Anthony Daniels, the state House minority leader in Alabama, said, “Whoever was guarding the hen house in Alabama obviously didn’t do their job in making sure a certain level of engagement was where it needed to be.”

One of Mr. Biden’s biggest problems is that he is sorely outmatched when it comes to money. He entered February with just over $7 million on hand, less than half of what Mr. Sanders had, and he cannot keep pace with Mr. Bloomberg and another billionaire in the race, Tom Steyer.

That financial disadvantage has ramifications both for television advertising and for staffing: Multiple North Carolina Democrats, for example, said they knew of only one Biden campaign staff member in the state. Mr. Bloomberg’s campaign, by comparison, said it had more than 125 staff members there. The Biden team said it had a staff “in the double digits” in North Carolina.

In California, Mr. Bloomberg has 24 offices and more than 300 staff members, while Mr. Sanders has 23 offices and just over 100 staff members, according to their campaigns. The Biden office in East Los Angeles is the only one in the state, and his campaign declined to say how many staff members it had on the ground.

“Could he do more if he had more money? Absolutely,” said Hilda L. Solis, a Biden supporter who served as labor secretary during President Barack Obama’s administration and is now a Los Angeles County supervisor. But she noted that Mr. Biden had the advantage of already being widely known.

Mr. Biden has also been conspicuously absent from the airwaves in Super Tuesday states. His campaign announced on Wednesday that it would run television, radio and digital ads in some of those states, but described the ad campaign as only a “six-figure” effort. In comparison, Mr. Bloomberg has spent $183 million on television ads in Super Tuesday states, Mr. Steyer has spent $35 million and Mr. Sanders has spent $13 million, according to Advertising Analytics, an ad tracking firm.

“It’s to the point where you can ask a 14-year-old who’s running for president, they’re going to say ‘Bloomberg,’” said Mr. Gray, the Arkansas Democratic chairman.

Even one of Mr. Biden’s national co-chairs, Mayor Eric Garcetti of Los Angeles, has taken notice of the onslaught of Bloomberg ads. “I don’t think there’s a game I can play on my phone or a clip I can watch without there being an ad not just from him but from Tom Steyer as well,” he told reporters while campaigning for Mr. Biden in Nevada this month.

“That said, there’s a deeper connection that’s more emotional about Joe Biden,” Mr. Garcetti added. “That’s worth in itself millions and millions of dollars.”

In next week’s contests, Mr. Biden’s team is focusing on congressional districts that play to his strengths, and where many other candidates are likely to struggle to reach the 15 percent threshold to receive delegates.

The Biden campaign is hoping for particularly strong performances in districts with many voters of color, like Alabama’s Seventh Congressional District, a majority black district represented in the House by Terri A. Sewell, and North Carolina’s First Congressional District, which also has a large black population and is represented by G. K. Butterfield.
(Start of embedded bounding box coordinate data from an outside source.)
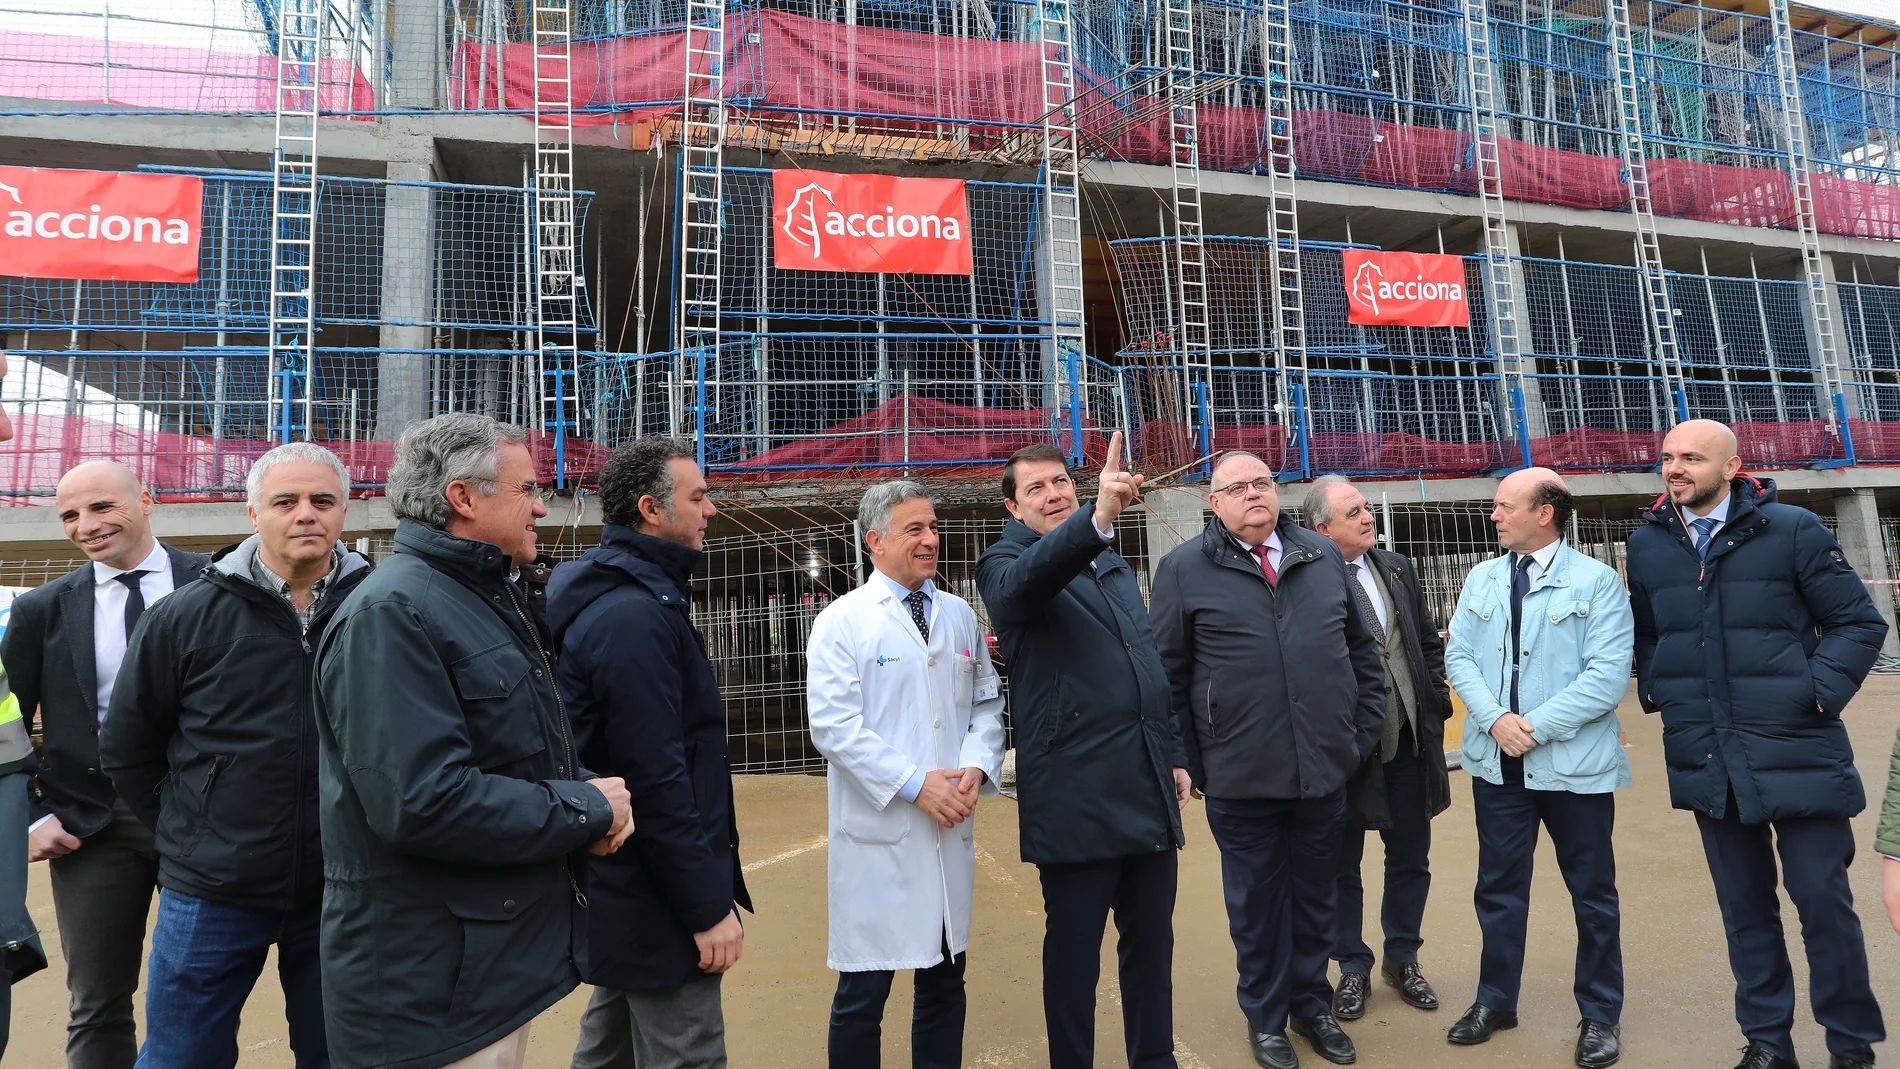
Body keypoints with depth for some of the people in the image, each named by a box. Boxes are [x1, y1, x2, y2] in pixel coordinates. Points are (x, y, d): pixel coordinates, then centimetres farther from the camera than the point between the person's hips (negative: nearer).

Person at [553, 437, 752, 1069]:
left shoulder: (620, 595, 10)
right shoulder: (635, 615, -23)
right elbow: (656, 779, -26)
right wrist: (708, 907, -20)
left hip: (621, 891, 11)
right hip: (659, 901, -11)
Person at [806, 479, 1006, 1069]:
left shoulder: (960, 615, 10)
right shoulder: (842, 621, -5)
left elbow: (988, 703, 14)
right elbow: (832, 724, -12)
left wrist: (977, 765, -5)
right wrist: (914, 784, -16)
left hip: (951, 831, 5)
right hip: (879, 833, -4)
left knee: (945, 981, 15)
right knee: (863, 993, 4)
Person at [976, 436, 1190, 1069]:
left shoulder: (1114, 567, 18)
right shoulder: (1005, 565, -3)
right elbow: (1030, 577, -30)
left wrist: (1175, 755, 16)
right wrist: (1098, 518, -46)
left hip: (1149, 790, 6)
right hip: (1077, 797, -6)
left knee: (1152, 941, 17)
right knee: (1074, 952, 6)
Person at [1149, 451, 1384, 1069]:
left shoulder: (1324, 557, 8)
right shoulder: (1183, 569, -3)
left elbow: (1361, 647, 15)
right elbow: (1168, 674, -2)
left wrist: (1366, 728, 8)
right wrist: (1185, 762, -4)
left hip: (1326, 768, 3)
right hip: (1240, 779, -3)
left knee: (1316, 896, 18)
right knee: (1256, 903, 12)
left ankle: (1311, 1003, 39)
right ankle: (1265, 1018, 32)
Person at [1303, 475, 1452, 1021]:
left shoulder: (1397, 567, 6)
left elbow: (1429, 641, 15)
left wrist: (1436, 702, 7)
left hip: (1409, 738, 6)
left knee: (1411, 857, 17)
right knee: (1343, 864, 11)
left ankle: (1402, 959, 37)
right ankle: (1353, 968, 30)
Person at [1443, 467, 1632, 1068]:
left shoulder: (1597, 581, -7)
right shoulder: (1482, 579, 8)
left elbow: (1608, 676, -14)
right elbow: (1458, 655, 4)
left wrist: (1536, 726, -18)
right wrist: (1496, 719, -11)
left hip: (1574, 763, -4)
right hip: (1496, 762, 4)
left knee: (1593, 893, 11)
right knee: (1499, 886, 14)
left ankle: (1600, 1016, 29)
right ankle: (1495, 1001, 29)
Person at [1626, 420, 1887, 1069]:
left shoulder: (1791, 529, -5)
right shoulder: (1648, 543, 4)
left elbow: (1859, 622, -1)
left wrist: (1818, 691, -12)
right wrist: (1656, 692, 6)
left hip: (1796, 751, -3)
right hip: (1706, 759, 3)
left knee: (1822, 898, 5)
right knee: (1745, 906, 13)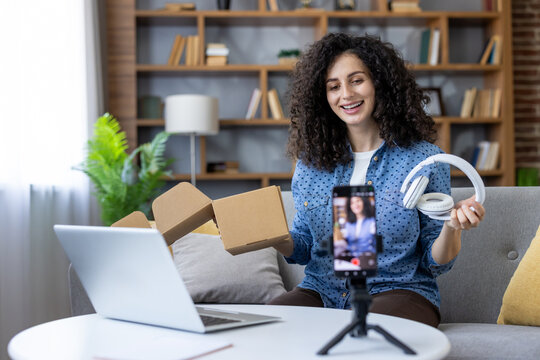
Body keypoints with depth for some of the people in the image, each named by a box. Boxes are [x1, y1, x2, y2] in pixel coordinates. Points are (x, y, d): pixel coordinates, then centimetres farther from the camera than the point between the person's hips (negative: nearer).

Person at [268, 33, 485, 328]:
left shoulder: (425, 159, -2)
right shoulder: (311, 161, 8)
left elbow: (435, 264, 2)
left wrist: (452, 228, -20)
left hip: (398, 290, -3)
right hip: (323, 291, 3)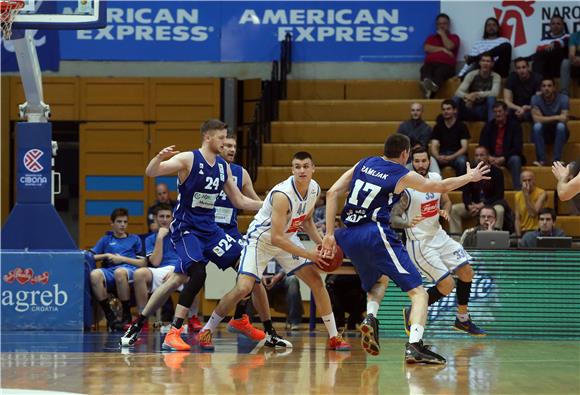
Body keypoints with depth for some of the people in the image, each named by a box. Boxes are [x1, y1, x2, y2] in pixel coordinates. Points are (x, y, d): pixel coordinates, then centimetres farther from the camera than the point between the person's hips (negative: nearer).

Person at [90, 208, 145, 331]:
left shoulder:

Both Ms. Sewell and Mr. Butterfield have endorsed Mr. Biden.

In California, in addition to Mr. Garcetti and Ms. Solis, his supporters include Senator Dianne Feinstein, the mayors of Sacramento and Long Beach, and several members of the state’s congressional delegation.

But an impressive list of endorsements does not necessarily translate into votes, as was apparent in Iowa, where Mr. Biden had the backing of former Gov. Tom Vilsack as well as two of the state’s three Democratic House members and yet still performed poorly.

Mr. Biden’s East Los Angeles office, located in a county with a population exceeding 10 million, was only barely more active during a return visit over the weekend. The padlocked gate was eventually unlocked, but when an event for volunteers got underway on Saturday, only a handful of people had shown up.

Inside the campaign office, seven large round tables were surrounded by chairs, and it was not hard to get a seat. There were fewer people making phone calls than there were tables.

Thomas Kaplan reported from Los Angeles, and Katie Glueck from Charleston, S.C.